## TEXTE DE L'EXERCICE

'''

« Deux ampoules sur cinq », d’Isabelle Lafon, librement inspiré de « Notes sur Anna Akhmatova » de Lydia Tchoukovskaïa, le Lieu unique à Nantes

Deux ampoules sur cinq © Pascal Victor

Délicate intimité

Par Marion Le Nevet
Les Trois Coups

Dans la pénombre d’un petit salon, deux femmes nous offrent à voir la relation singulière des célèbres poétesses russes. Une bulle de sagesse et de bienveillance au cœur de la dictature communiste.

Il s’agit avant tout de l’histoire d’une fan. L’histoire de l’auteur Lydia Tchoukovskaïa et de son admiration pour son aînée, Anna Akhmatova, la grande poétesse dont l’œuvre porte les stigmates du régime stalinien. L’élève traqua son idole jusqu’à devenir son amie, se taillant une place dans sa vie, celle de confidente et de gardienne de son répertoire. Lydia Tchoukovskaïa a restitué cette rencontre en publiant en 1980 ses Notes sur Anna Akhmatova, point de départ du spectacle d’Isabelle Lafon. Cette dernière choisit d’interpréter sur scène Anna Akhmatova, face à Johanna Korthals Altes, alias Lydia Tchoukovskaïa.

Le dispositif scénique paraît en premier lieu assez aride. Dans un salon à l’éclairage minimum, une table pour seul décor, Johanna Korthals Altes lit l’ouvrage de Lydia Tchoukovskaïa avec une diction à la fois empesée et trébuchante. À ses côtés, Isabelle Lafon intervient sporadiquement, à travers des remarques qui ne la sortent que brièvement de sa léthargie. Descentes de police, traques et disparus, l’ambiance est posée. Et pesante.

'''

## CONSIGNE 1
D'après la critique, en quelle année Lydia Tchoukovskaïa a-t-elle publié ses Notes sur Anna Akhmatova ?
## CONSIGNE 2
Restituez mot pour mot le passage de la critique qui commence à « Par Marion Le Nevet » et se termine à « Johanna Korthals Altes, alias Lydia Tchoukovskaïa. ».

## ENTRÉES AFFICHÉES
'''

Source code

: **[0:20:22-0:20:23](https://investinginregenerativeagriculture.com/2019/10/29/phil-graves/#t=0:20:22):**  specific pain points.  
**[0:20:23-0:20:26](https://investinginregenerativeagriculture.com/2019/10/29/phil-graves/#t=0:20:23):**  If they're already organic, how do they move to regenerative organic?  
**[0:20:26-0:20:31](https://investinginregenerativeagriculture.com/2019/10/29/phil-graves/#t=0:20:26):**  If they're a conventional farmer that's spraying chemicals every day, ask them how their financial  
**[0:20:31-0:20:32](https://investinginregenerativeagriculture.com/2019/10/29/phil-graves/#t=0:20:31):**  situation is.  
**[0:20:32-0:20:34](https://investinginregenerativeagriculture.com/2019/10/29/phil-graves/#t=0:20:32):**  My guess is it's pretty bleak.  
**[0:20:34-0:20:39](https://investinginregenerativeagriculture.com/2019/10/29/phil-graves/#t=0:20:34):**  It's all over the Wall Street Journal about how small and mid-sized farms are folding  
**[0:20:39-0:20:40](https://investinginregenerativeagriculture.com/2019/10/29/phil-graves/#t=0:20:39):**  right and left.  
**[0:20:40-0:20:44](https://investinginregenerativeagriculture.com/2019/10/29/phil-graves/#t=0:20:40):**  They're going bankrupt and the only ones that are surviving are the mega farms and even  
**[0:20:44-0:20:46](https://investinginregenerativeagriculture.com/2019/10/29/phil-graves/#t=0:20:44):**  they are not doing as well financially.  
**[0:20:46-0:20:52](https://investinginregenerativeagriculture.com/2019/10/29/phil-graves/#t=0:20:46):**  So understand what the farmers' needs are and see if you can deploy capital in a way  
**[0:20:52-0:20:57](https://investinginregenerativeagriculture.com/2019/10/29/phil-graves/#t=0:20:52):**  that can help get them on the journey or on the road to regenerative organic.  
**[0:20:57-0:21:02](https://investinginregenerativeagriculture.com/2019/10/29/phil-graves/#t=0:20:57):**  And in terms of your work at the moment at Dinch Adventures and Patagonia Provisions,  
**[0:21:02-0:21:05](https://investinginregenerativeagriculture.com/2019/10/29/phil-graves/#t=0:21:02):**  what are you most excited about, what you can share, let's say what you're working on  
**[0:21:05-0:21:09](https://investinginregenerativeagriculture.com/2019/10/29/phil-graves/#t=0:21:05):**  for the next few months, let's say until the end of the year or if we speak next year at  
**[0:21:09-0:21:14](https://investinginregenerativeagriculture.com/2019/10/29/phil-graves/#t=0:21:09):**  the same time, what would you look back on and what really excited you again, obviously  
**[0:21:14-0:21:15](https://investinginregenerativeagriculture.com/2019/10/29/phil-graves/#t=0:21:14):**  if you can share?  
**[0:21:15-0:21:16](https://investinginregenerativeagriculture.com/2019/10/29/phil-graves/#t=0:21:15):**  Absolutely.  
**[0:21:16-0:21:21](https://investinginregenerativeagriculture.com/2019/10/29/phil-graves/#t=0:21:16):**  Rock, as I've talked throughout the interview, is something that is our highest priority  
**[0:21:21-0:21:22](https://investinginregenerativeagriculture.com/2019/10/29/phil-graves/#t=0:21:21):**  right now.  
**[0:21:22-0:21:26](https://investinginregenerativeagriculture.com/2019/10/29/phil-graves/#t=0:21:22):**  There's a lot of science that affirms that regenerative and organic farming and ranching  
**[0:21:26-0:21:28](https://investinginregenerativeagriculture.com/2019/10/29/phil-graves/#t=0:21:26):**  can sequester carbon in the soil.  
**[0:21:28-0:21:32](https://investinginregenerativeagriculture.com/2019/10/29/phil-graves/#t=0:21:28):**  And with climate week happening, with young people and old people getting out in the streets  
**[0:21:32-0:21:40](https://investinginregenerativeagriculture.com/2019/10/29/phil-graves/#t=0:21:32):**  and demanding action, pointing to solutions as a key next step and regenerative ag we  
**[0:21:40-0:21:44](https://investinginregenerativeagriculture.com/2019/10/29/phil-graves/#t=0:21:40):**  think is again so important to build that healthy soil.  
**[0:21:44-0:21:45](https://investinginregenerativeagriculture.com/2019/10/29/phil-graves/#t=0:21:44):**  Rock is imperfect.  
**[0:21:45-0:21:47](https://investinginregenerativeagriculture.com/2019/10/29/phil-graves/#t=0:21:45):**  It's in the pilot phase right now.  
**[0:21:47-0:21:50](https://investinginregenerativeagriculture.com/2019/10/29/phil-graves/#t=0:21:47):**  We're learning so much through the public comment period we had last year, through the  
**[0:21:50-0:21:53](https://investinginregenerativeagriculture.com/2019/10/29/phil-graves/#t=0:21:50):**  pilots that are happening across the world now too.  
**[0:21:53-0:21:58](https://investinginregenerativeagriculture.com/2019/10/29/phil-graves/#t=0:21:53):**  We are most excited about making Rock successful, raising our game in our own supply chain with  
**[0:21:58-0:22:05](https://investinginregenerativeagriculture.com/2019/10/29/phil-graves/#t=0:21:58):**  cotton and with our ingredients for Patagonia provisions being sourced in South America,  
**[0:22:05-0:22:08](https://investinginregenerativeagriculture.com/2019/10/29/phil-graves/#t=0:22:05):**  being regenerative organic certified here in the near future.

'''

## CORRIGÉ 1
En 1980.

## CORRIGÉ 2
Par Marion Le Nevet
Les Trois Coups

Dans la pénombre d’un petit salon, deux femmes nous offrent à voir la relation singulière des célèbres poétesses russes. Une bulle de sagesse et de bienveillance au cœur de la dictature communiste.

Il s’agit avant tout de l’histoire d’une fan. L’histoire de l’auteur Lydia Tchoukovskaïa et de son admiration pour son aînée, Anna Akhmatova, la grande poétesse dont l’œuvre porte les stigmates du régime stalinien. L’élève traqua son idole jusqu’à devenir son amie, se taillant une place dans sa vie, celle de confidente et de gardienne de son répertoire. Lydia Tchoukovskaïa a restitué cette rencontre en publiant en 1980 ses Notes sur Anna Akhmatova, point de départ du spectacle d’Isabelle Lafon. Cette dernière choisit d’interpréter sur scène Anna Akhmatova, face à Johanna Korthals Altes, alias Lydia Tchoukovskaïa.